Add your thoughts (or links to your thoughts) to the /home/silver/public_html/projects/pumpkin_spice.txt file, or put them in the tilde.projects Usenet group. I'll add them here as I go. Unattributed bits are my own.


To "join" Pumpkin Spice, a user needs to install the Pumpkin Spice program, which runs under Windows. (And Mac and Linux and stuff, but c'mon, we're appealing to my relatives here which means Windows.) Maybe that means a Firefox plugin, maybe that means a standalone program. But that's it.

To read stuff, they don't need anything except an Internet connection. Getting hooked into the "network" might be a little difficult, but presumably they're Pumpkin Spicing because they want to connect to someone or something. We'll say it's one of my relatives, and they want to "friend" me here in ~club. They click the bookmarklet or whatever, and that's it.

Under the hood, as I said, it's a feed reader, but it displays the feed just like a Facebook user page, or just like a Twitter page, or just like a G+ page. Comments/replies, likes/pluses/faves, and shares/retweets are a little tougher to handle, but if PS recognizes the majors that is probably good enough.

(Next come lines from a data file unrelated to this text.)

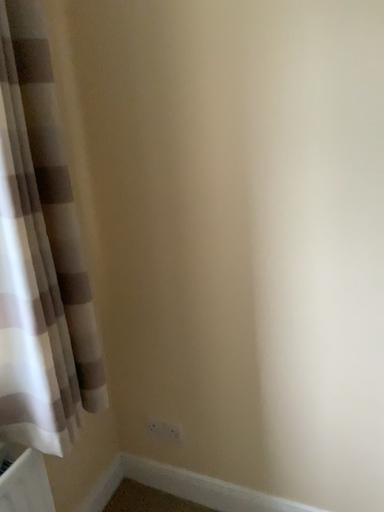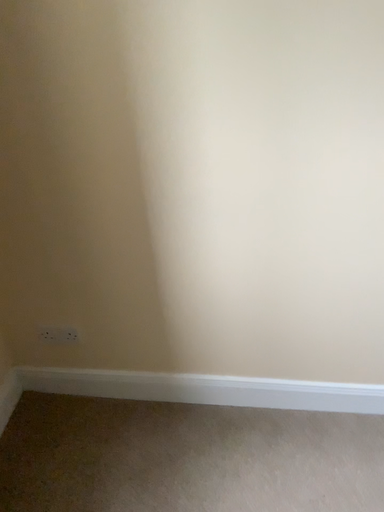
Question: Which way did the camera rotate in the video?

Choices:
 (A) rotated right
 (B) rotated left

Answer: (A)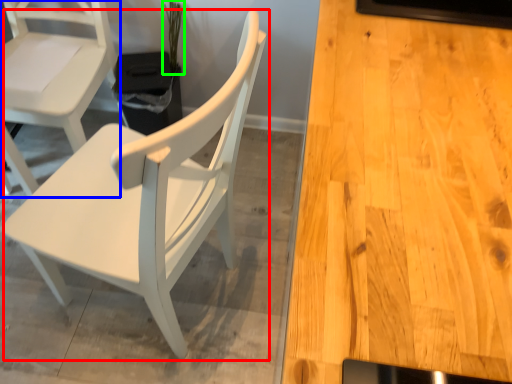
Question: Based on their relative distances, which object is nearer to chair (highlighted by a red box)? Choose from chair (highlighted by a blue box) and plant (highlighted by a green box).

Choices:
 (A) chair
 (B) plant

Answer: (A)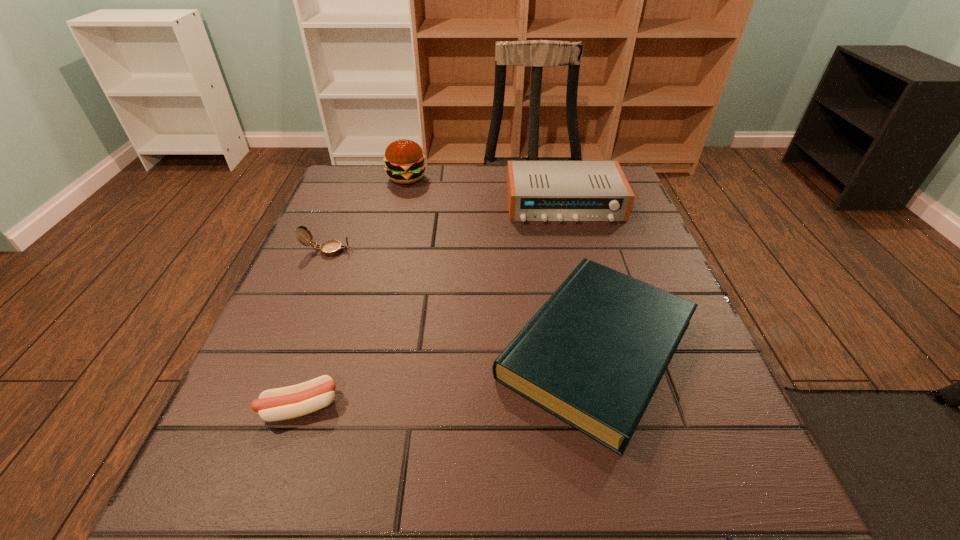
In order to click on the tallest object in this screenshot , I will do `click(404, 159)`.

Find the location of a particular element. This screenshot has width=960, height=540. radio receiver is located at coordinates (560, 191).

Find the location of a particular element. the third nearest object is located at coordinates (330, 248).

I want to click on book, so click(x=593, y=355).

This screenshot has height=540, width=960. Find the location of `the shortest object`. the shortest object is located at coordinates (284, 403).

Identify the location of vacant space located 0.120m on the left of the hamburger. (343, 178).

The width and height of the screenshot is (960, 540). I want to click on free space located 0.400m on the control panel of the radio receiver, so click(x=605, y=358).

Image resolution: width=960 pixels, height=540 pixels. Identify the location of vacant space situated 0.120m on the face of the compass. (406, 251).

Where is `vacant space situated 0.280m on the left of the book`? This screenshot has height=540, width=960. vacant space situated 0.280m on the left of the book is located at coordinates (333, 350).

Identify the location of vacant region located 0.110m on the right of the sausage. (407, 407).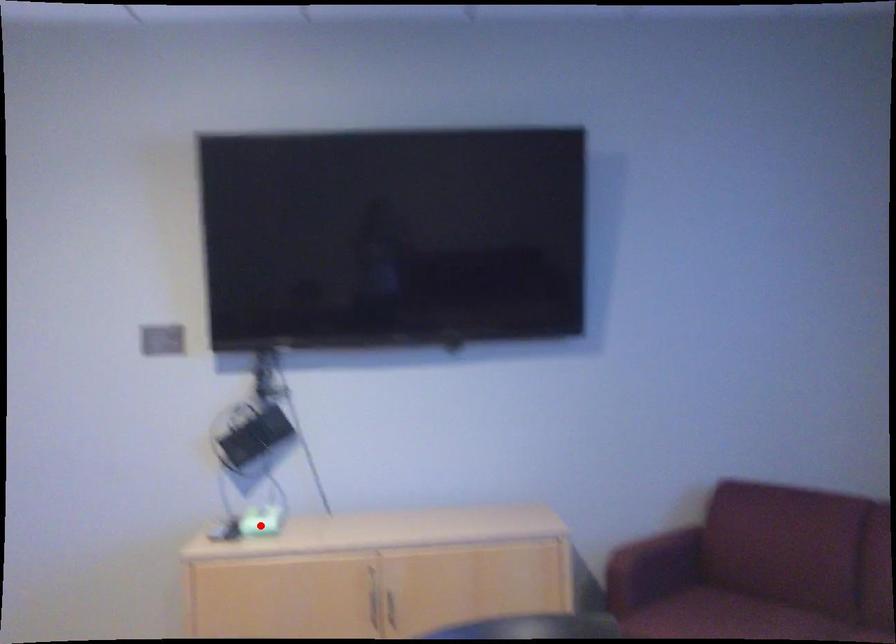
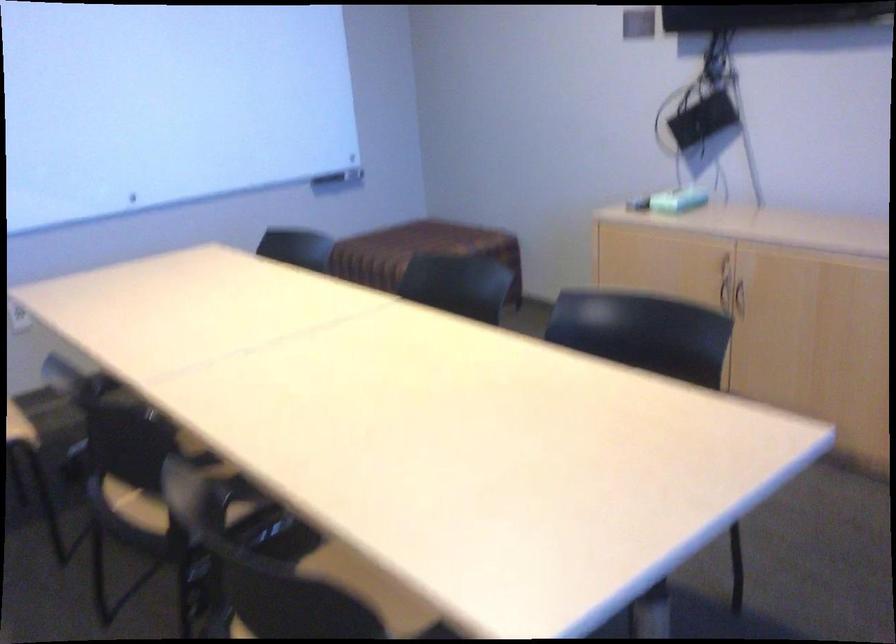
Question: A red point is marked in image1. In image2, is the corresponding 3D point closer to the camera or farther? Reply with the corresponding letter.

Choices:
 (A) The corresponding 3D point is closer.
 (B) The corresponding 3D point is farther.

Answer: (B)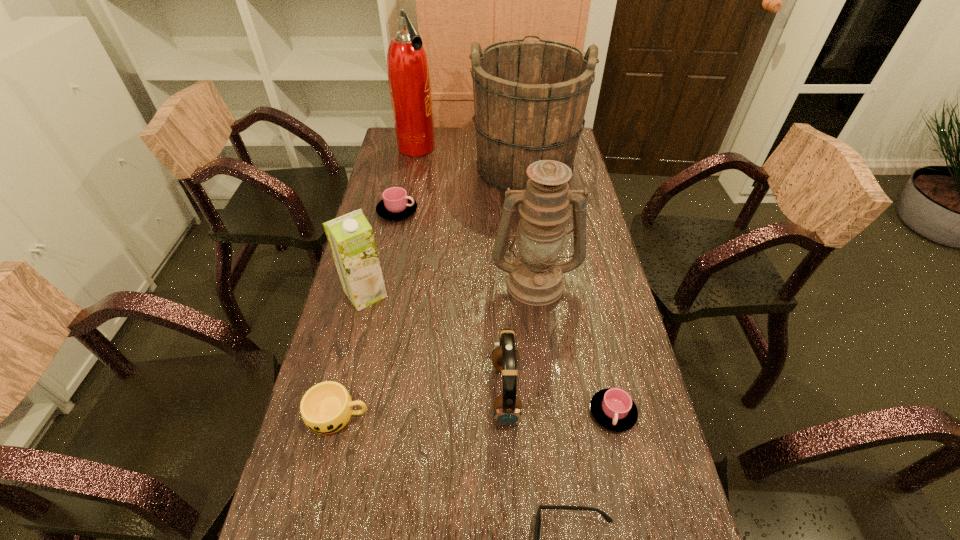
What are the coordinates of `the shortest cup` in the screenshot? It's located at (613, 408).

I want to click on the smaller pink cup, so click(613, 408).

Find the location of a particular element. blank space located 0.220m on the right of the fire extinguisher is located at coordinates (488, 148).

Locate an element on the screen. free space located on the back of the bucket is located at coordinates (520, 127).

Locate an element on the screen. The height and width of the screenshot is (540, 960). vacant space located on the back of the oil lamp is located at coordinates (526, 204).

Locate an element on the screen. free location located 0.060m on the right of the sixth shortest object is located at coordinates (408, 294).

Image resolution: width=960 pixels, height=540 pixels. I want to click on vacant space situated on the ear cup of the brown headset, so click(x=325, y=393).

Where is `free spot located 0.350m on the ear cup of the brown headset`? The height and width of the screenshot is (540, 960). free spot located 0.350m on the ear cup of the brown headset is located at coordinates (347, 393).

Identify the location of free space located 0.200m on the ear cup of the brown headset. The height and width of the screenshot is (540, 960). (409, 393).

Identify the location of free point located 0.150m on the side with the handle of the farther pink cup. The width and height of the screenshot is (960, 540). pyautogui.click(x=460, y=211).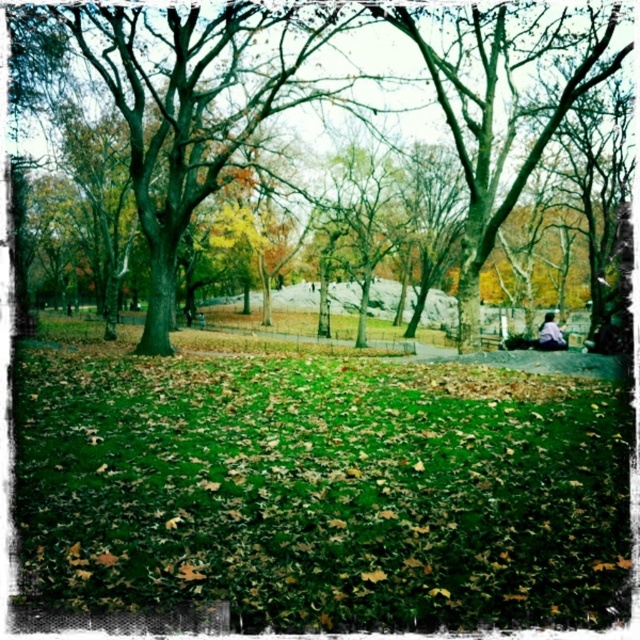
Who is more distant from viewer, (525, 452) or (220, 129)?

Positioned behind is point (220, 129).

Which is below, green grassy field at center or green leafy tree at center?

green grassy field at center is lower down.

Where is `green grassy field at center`? green grassy field at center is located at coordinates (324, 490).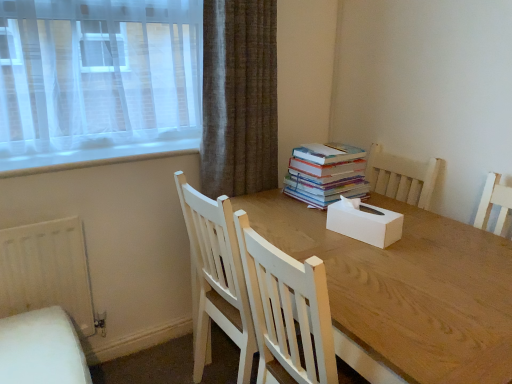
Question: Does white cardboard tissue box at center appear on the right side of wooden table at center?

Choices:
 (A) no
 (B) yes

Answer: (A)

Question: Does white cardboard tissue box at center have a smaller size compared to wooden table at center?

Choices:
 (A) no
 (B) yes

Answer: (B)

Question: Can you confirm if white cardboard tissue box at center is shorter than wooden table at center?

Choices:
 (A) yes
 (B) no

Answer: (A)

Question: Is white cardboard tissue box at center outside of wooden table at center?

Choices:
 (A) no
 (B) yes

Answer: (B)

Question: Is white cardboard tissue box at center far away from wooden table at center?

Choices:
 (A) yes
 (B) no

Answer: (B)

Question: From the image's perspective, relative to white matte radiator at lower left, is wooden table at center above or below?

Choices:
 (A) above
 (B) below

Answer: (B)

Question: From a real-world perspective, is wooden table at center above or below white matte radiator at lower left?

Choices:
 (A) below
 (B) above

Answer: (A)

Question: In terms of height, does wooden table at center look taller or shorter compared to white matte radiator at lower left?

Choices:
 (A) tall
 (B) short

Answer: (A)

Question: Relative to white matte radiator at lower left, is wooden table at center in front or behind?

Choices:
 (A) front
 (B) behind

Answer: (A)

Question: From a real-world perspective, is white cardboard tissue box at center physically located above or below wooden table at center?

Choices:
 (A) below
 (B) above

Answer: (B)

Question: Considering their positions, is white cardboard tissue box at center located in front of or behind wooden table at center?

Choices:
 (A) front
 (B) behind

Answer: (B)

Question: Looking at their shapes, would you say white cardboard tissue box at center is wider or thinner than wooden table at center?

Choices:
 (A) wide
 (B) thin

Answer: (B)

Question: Is point (375, 206) positioned closer to the camera than point (320, 220)?

Choices:
 (A) farther
 (B) closer

Answer: (B)

Question: From their relative heights in the image, would you say multicolored paper book at center is taller or shorter than white cardboard tissue box at center?

Choices:
 (A) tall
 (B) short

Answer: (A)

Question: Relative to white cardboard tissue box at center, is multicolored paper book at center in front or behind?

Choices:
 (A) behind
 (B) front

Answer: (A)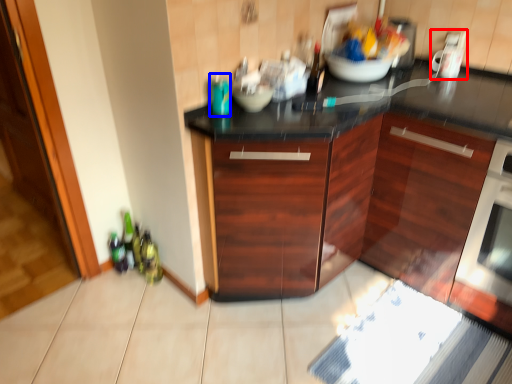
Question: Which of the following is the farthest to the observer, appliance (highlighted by a red box) or bottle (highlighted by a blue box)?

Choices:
 (A) appliance
 (B) bottle

Answer: (A)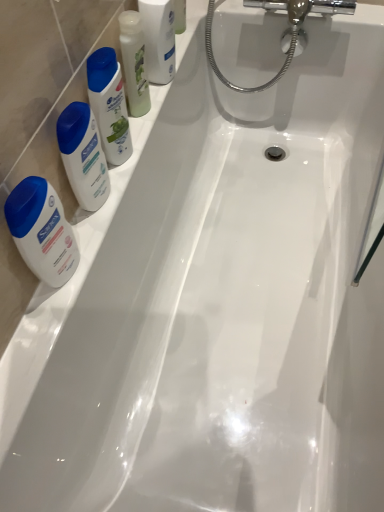
What are the coordinates of `vacant region in front of matte white shampoo at left, the 1th cleaning product when ordered from bottom to top` in the screenshot? It's located at (77, 259).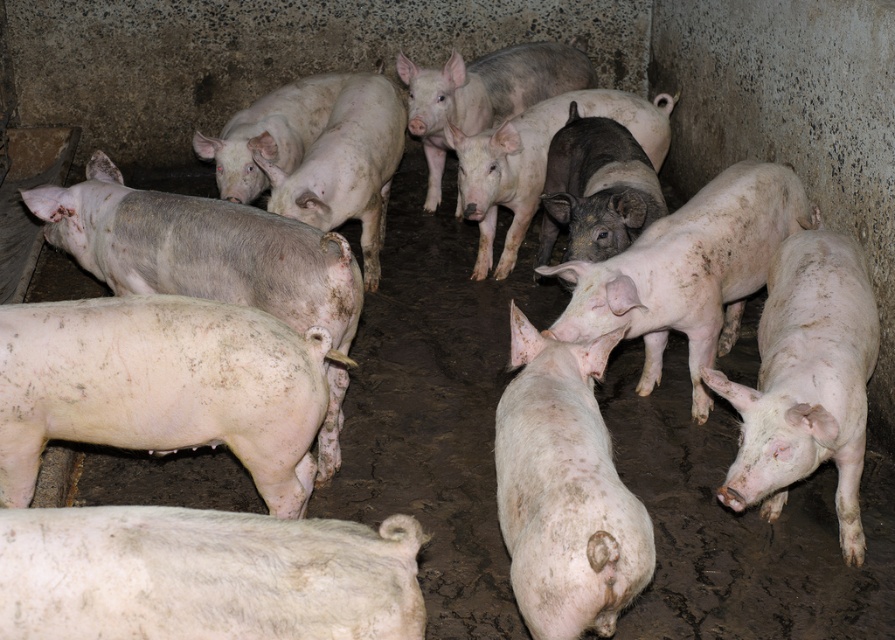
In the scene shown: What is located at the coordinates point (203, 573) in the image?

The point (203, 573) indicates a white matte pig at lower left.

Looking at this image, you are a farmer checking the pigs in the barn. You notice the white matte pig at lower left and the dirty white pig at center. Which pig is shorter?

The white matte pig at lower left is shorter than the dirty white pig at center.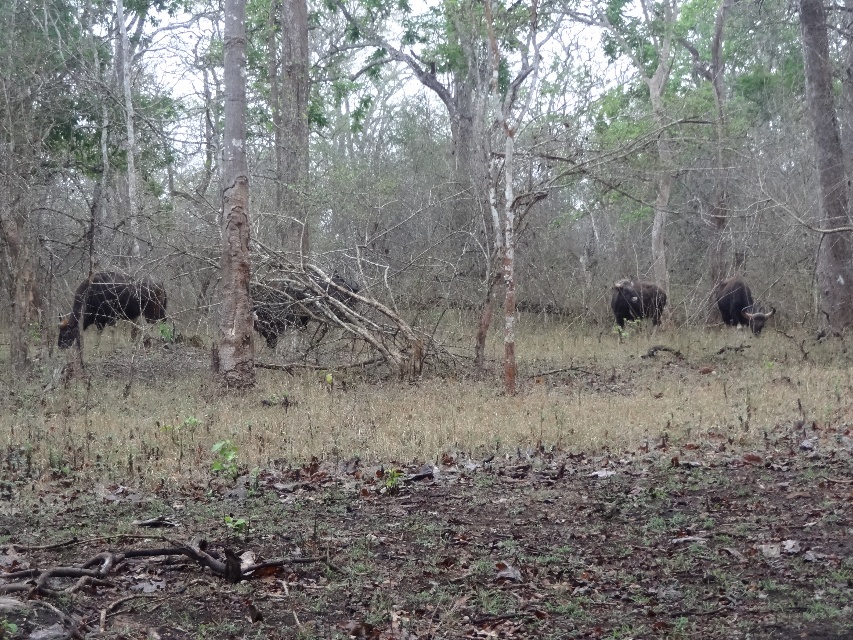
Does shiny black buffalo at left have a larger size compared to shiny black buffalo at center?

Indeed, shiny black buffalo at left has a larger size compared to shiny black buffalo at center.

Does shiny black buffalo at left appear on the right side of shiny black buffalo at center?

In fact, shiny black buffalo at left is to the left of shiny black buffalo at center.

Between point (148, 298) and point (656, 321), which one is positioned in front?

Point (148, 298) is in front.

I want to click on shiny black buffalo at left, so click(x=111, y=301).

Who is taller, black matte cow at center or shiny black buffalo at center?

shiny black buffalo at center

Who is positioned more to the left, black matte cow at center or shiny black buffalo at center?

black matte cow at center is more to the left.

Who is more forward, [256,314] or [648,312]?

Point [256,314] is more forward.

Locate an element on the screen. The height and width of the screenshot is (640, 853). black matte cow at center is located at coordinates (277, 308).

Is brown bark tree at center thinner than dark brown textured cow at right?

Incorrect, brown bark tree at center's width is not less than dark brown textured cow at right's.

Is point (427, 160) closer to camera compared to point (734, 288)?

No, it is behind (734, 288).

Who is more distant from viewer, [244,86] or [722,300]?

The point [722,300] is more distant.

This screenshot has width=853, height=640. Find the location of `brown bark tree at center`. brown bark tree at center is located at coordinates (424, 163).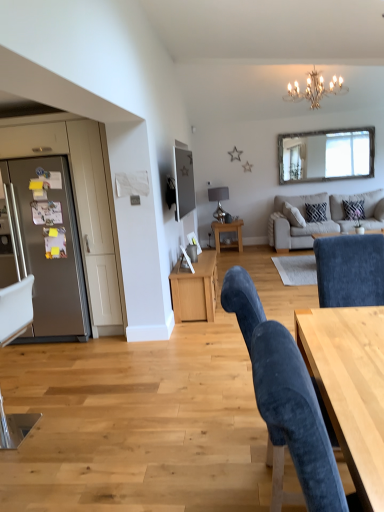
Locate an element on the screen. The image size is (384, 512). unoccupied space behind velvet blue chair at lower right, which is the 1th chair in front-to-back order is located at coordinates (235, 426).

So my hypothetical relative sees my ~, and maybe sees ~raven commenting or just linked or whatever, and subscribes to him too. Now there's enough for a Facebook wall, or a Twitter homepage. But OH CAN YOU BELIEVE IT this relative is seeing every single post instead of just what FB wants to show. And in chronological order, reverse-chron, most recent comment, WHATEVER. It's controllable! Who knew that was even possible?! (Okay, I'm snarking.)

But I'm really just being followed, not friended. To really network, Relative needs an email address. Preferably one where they own the data and are the customer, but we won't be picky as long as PS can read/write to it. With that, when Relative subscribes, I get an email (sent to the email in my author or managingeditor fields) telling me so. And if Relative has their own PS feed, it sends me that.

To have their own PS feed, they need a place to write and upload stuff. Maybe it's just a ~box, in which case PS takes whatever they write in the input box and formats it into a blog and FTPs it all up. Magic! Or maybe it's a WordPress site, in which case PS knows the WP API and Magic! Or, perish forfend, it's a Facebook account, in which case hopefully the client doesn't get banned and PS can just Magic!, but that still causes us a little problem because where's our syndication? Maybe we fall back to email, and Relative's PS install emails me with a "friend request" and my PS install says "well dang, you say you only have emailed syndication? Okay then" and when I say "accept the friend request" Relative's PS knows to email me a digest and my PS knows to treat it as more input for my wall. Ugly magic, but it's magic. PS will have to go with almost any flow because, again, these are relatives and we want them to adopt it.

Now, finding people is a little tough when there's no central server, so once we friend somebody we have to be able to see the friends they've published. Luckily, that's pretty easy: you publish an OPML and/or FOAF file.

Commenting becomes a bit more complicated. Okay, a lot. More on that later.